# 25hp 2 stroke mercury tiller handle help



## scoobeb (May 31, 2016)

I have a 2002 25hp 2 stroke mercury I'm working on and the issue issue is the tiller itself is not tight which I've seen be a common issue on these. The tiller has very,very little play side to side and it's lose as a goose going up and down as it should be tight from side to side and up and down. I took it apart and it supposed to have 4 washers to hold it down in place with 3 I know for sure be g metal washers. What I wanted to know is if anyone has had a missing washer issue and how to take the tiller off if possible without ripping the whole tiller apart? I took off the 2 bolts holding the handle in place then the plate with 2 bolts that hold the tiller part together, once separated I noticed on washer missing but I have the issue of what exactly I must take apart to get that 4th washer on? Is it posibly a plastic washer with a slit in it that pulls apart to slide over tiller to get in place or does it consist of 4 metal washers, I can't tell from the diagram on boats.net what type of washer it is. 

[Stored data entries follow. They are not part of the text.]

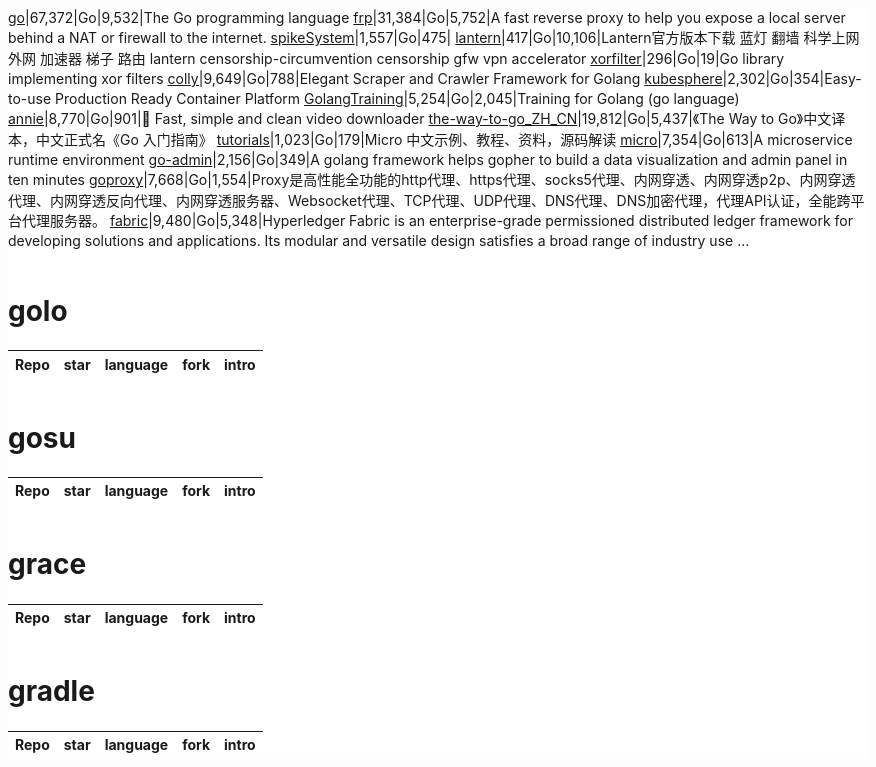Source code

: [go](https://github.com/golang/go)|67,372|Go|9,532|The Go programming language
[frp](https://github.com/fatedier/frp)|31,384|Go|5,752|A fast reverse proxy to help you expose a local server behind a NAT or firewall to the internet.
[spikeSystem](https://github.com/GuoZhaoran/spikeSystem)|1,557|Go|475|
[lantern](https://github.com/getlantern/lantern)|417|Go|10,106|Lantern官方版本下载 蓝灯 翻墙 科学上网 外网 加速器 梯子 路由 lantern censorship-circumvention censorship gfw vpn accelerator
[xorfilter](https://github.com/FastFilter/xorfilter)|296|Go|19|Go library implementing xor filters
[colly](https://github.com/gocolly/colly)|9,649|Go|788|Elegant Scraper and Crawler Framework for Golang
[kubesphere](https://github.com/kubesphere/kubesphere)|2,302|Go|354|Easy-to-use Production Ready Container Platform
[GolangTraining](https://github.com/GoesToEleven/GolangTraining)|5,254|Go|2,045|Training for Golang (go language)
[annie](https://github.com/iawia002/annie)|8,770|Go|901|👾 Fast, simple and clean video downloader
[the-way-to-go_ZH_CN](https://github.com/unknwon/the-way-to-go_ZH_CN)|19,812|Go|5,437|《The Way to Go》中文译本，中文正式名《Go 入门指南》
[tutorials](https://github.com/micro-in-cn/tutorials)|1,023|Go|179|Micro 中文示例、教程、资料，源码解读
[micro](https://github.com/micro/micro)|7,354|Go|613|A microservice runtime environment
[go-admin](https://github.com/GoAdminGroup/go-admin)|2,156|Go|349|A golang framework helps gopher to build a data visualization and admin panel in ten minutes
[goproxy](https://github.com/snail007/goproxy)|7,668|Go|1,554|Proxy是高性能全功能的http代理、https代理、socks5代理、内网穿透、内网穿透p2p、内网穿透代理、内网穿透反向代理、内网穿透服务器、Websocket代理、TCP代理、UDP代理、DNS代理、DNS加密代理，代理API认证，全能跨平台代理服务器。
[fabric](https://github.com/hyperledger/fabric)|9,480|Go|5,348|Hyperledger Fabric is an enterprise-grade permissioned distributed ledger framework for developing solutions and applications. Its modular and versatile design satisfies a broad range of industry use ...


# golo

Repo|star|language|fork|intro
-|-|-|-|-



# gosu

Repo|star|language|fork|intro
-|-|-|-|-



# grace

Repo|star|language|fork|intro
-|-|-|-|-



# gradle

Repo|star|language|fork|intro
-|-|-|-|-
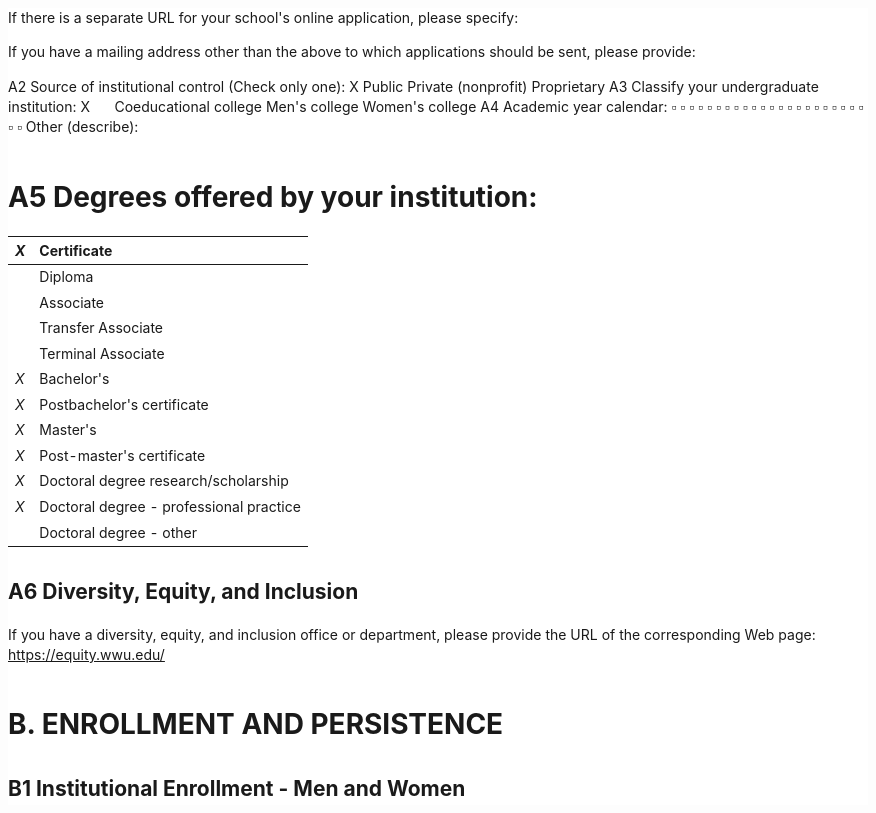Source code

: If there is a separate URL for your school's online application, please specify:

If you have a mailing address other than the above to which applications should be sent, please provide:

A2 Source of institutional control (Check only one):
X Public
Private (nonprofit)
Proprietary
A3 Classify your undergraduate institution:
X $\quad$ Coeducational college
Men's college
Women's college
A4 Academic year calendar:
$\square$ $\square$ $\square$ $\square$ $\square$ $\square$ $\square$ $\square$ $\square$ $\square$ $\square$ $\square$ $\square$ $\square$ $\square$ $\square$ $\square$ $\square$ $\square$ $\square$ $\square$ $\square$ $\square$ $\square$ Other (describe):
# A5 Degrees offered by your institution: 

| $X$ | Certificate |
| :-- | :-- |
|  | Diploma |
|  | Associate |
|  | Transfer Associate |
|  | Terminal Associate |
| $X$ | Bachelor's |
| $X$ | Postbachelor's certificate |
| $X$ | Master's |
| $X$ | Post-master's certificate |
| $X$ | Doctoral degree research/scholarship |
| $X$ | Doctoral degree - professional practice |
|  | Doctoral degree - other |

## A6 Diversity, Equity, and Inclusion

If you have a diversity, equity, and inclusion office or department, please provide the URL of the corresponding Web page: https://equity.wwu.edu/
# B. ENROLLMENT AND PERSISTENCE 

## B1 Institutional Enrollment - Men and Women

Here is pics of what part I'm talking about. .. any help would be great, I know this had to have happened to many other people before.


----------



## -CN- (Jun 1, 2016)

I'm familiar with that tiller handle since I just bought one on ebay to use for parts for my 8hp tiller. I could not locate any 8hp tiller handles so I figured a handle from another small Merc (9.9 - 25) would work. Well, I made it work. It came with 4 washers and they're all the same. I have a bag of leftover parts after removing the shaft and throttle tube and the cables and kill switch. If you need anything let me know. I do not know how to remove it from or install it to the motor, as of course it was already removed when I bought it.


----------



## scoobeb (Jun 1, 2016)

The tiller has 2 flat metal washers,I wavy metal washer and the 4th is I believe a plastic washer or even a metal tiller arm washer,that is what's missing, the 4th one closest to the tiller side itself. It looks like you take the 2 bolts out that are in the metal plate which I did,that releases the tiller from the outboard,that is wear I'm not to sure after that,I'm pretty mechanically inclined so I may give this a shot. My local mechanic at the marina can do it fast then their can't be much to this. I just need to figure it out.


----------



## perchjerker (Jun 1, 2016)

just start unbolting.

thats what I do. it will become apparent to what is going on

I had to replace the swivel bracket on my 9.9 gamefisher not long ago. Looked real simple at first. But I had to take stuff apart I did not think I would have to so it took a while

Now I could do one in 15 mins lol


----------



## scoobeb (Jun 1, 2016)

I can't do anything till the piece comes in anyway,I have allot of cleaning to do on the outboard anyways,the piece should be in tomorrow or Friday. Once I get it that is what I have planned,I have the manual and I think I can do it.


----------



## scoobeb (Jun 25, 2016)

Well,here is what I did so I didn't have to take the throttle cables out or I didn't have to pull the kill switch out for the washer to go through. I got a brilliant idea of putting a small cut in 2 of the metal washers and slid them over the kill switch wires and the throttle cables and it worked better than new,I just put a glob of grease in between all the washers and the tiller is tighter than ever,plus it eliminates that piece of crap plastic washer which is a waste imo anyways because it wears down way to fast and easy. So problem fixed with 2 metal washers replacing the one plastic washer. This is a very common issue on these mercs and I think adding two metal washers on the inside part that goes into the bushing,so now I have 3 flat washers in a row,then the wavy washer,then one more flat washer and it seems to all move and work perfectly. Saved myself $80 at the marina.


----------